Using an air-blast sprayer to deliver fungicide is an effective means of controlling late blight.
One of the best systems for control of late blight relies on a staggered planting, which leaves periodic, open roads to accommodate a ground rig sprayer. The ground rig used is a specialized boom sprayer which delivers an air blast behind each nozzle (e.g. Willmar Air Trak, RoGator 854 Airtec, Spray-Air). The unit selected should have the capacity to deliver at least 20 to 30 gallons of liquid per acre. These are superior field and vegetable crop sprayers which ensure quality coverage and are analogous to the air displacement sprayers providing excellent coverage in orchards and vineyards.

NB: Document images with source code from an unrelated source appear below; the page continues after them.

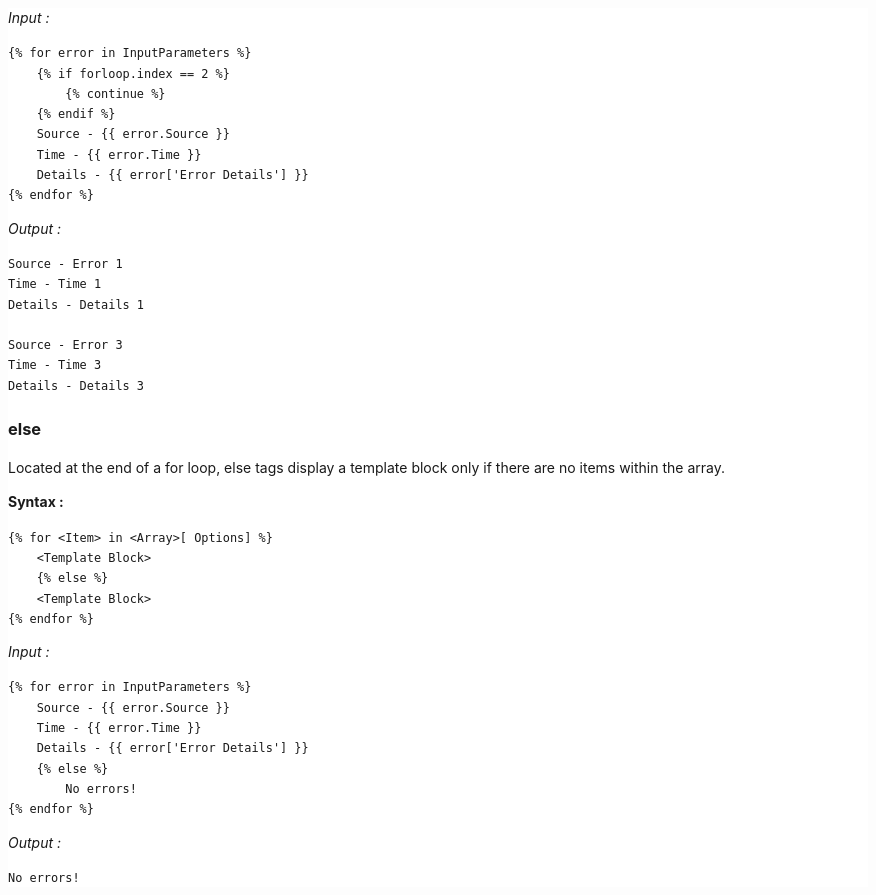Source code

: _Input :_

```
{% for error in InputParameters %}
    {% if forloop.index == 2 %}
        {% continue %}
    {% endif %}
    Source - {{ error.Source }}
    Time - {{ error.Time }}
    Details - {{ error['Error Details'] }}
{% endfor %}
```

_Output :_

```
Source - Error 1
Time - Time 1
Details - Details 1

Source - Error 3
Time - Time 3
Details - Details 3
```

### else

Located at the end of a for loop, else tags display a template block only if there are no items within the array.

__Syntax :__

```
{% for <Item> in <Array>[ Options] %}
    <Template Block>
    {% else %}
    <Template Block>
{% endfor %}
```

_Input :_

```
{% for error in InputParameters %}
    Source - {{ error.Source }}
    Time - {{ error.Time }}
    Details - {{ error['Error Details'] }}
    {% else %}
        No errors!
{% endfor %}
```

_Output :_

```
No errors!
```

This air-blast ground rig must be your foundation sprayer with alternative purpose (such as foliar nutrition), and/or quick emergency applications supplemented by fixed-wing aircraft or helicopters. We cannot expect miraculous feats from the arsenal of superior fungicides if we do not get the coverage necessary.
Another tool that has added dimension to spray coverage are the silicone-based surfactants (SBS). We have tested a few of these products against some of the more popular nonionic surfactants. We used polished glass underlain with a grid and at a set droplet volume, temperature and time period, and observed the area of effective spreading. In many cases the SBS outperformed even the finest non-silicone materials by 500% (i.e. 5x more coverage). It is important, however, that you consult your PCA for specifics on rates, forms, and combined materials, as tissue phytotoxicity may be a concern.
Finally, you must get your fungicide sprays on early, ahead of the disease, and with a goal of prevention rather than clean-up. Consult your PCA and chemical representatives on defining the effective period of protection, as influenced by varying sets of climatic conditions. Then, develop a periodic, protective spray program for the growing season. In all cases, institute sound, resistance management schemes.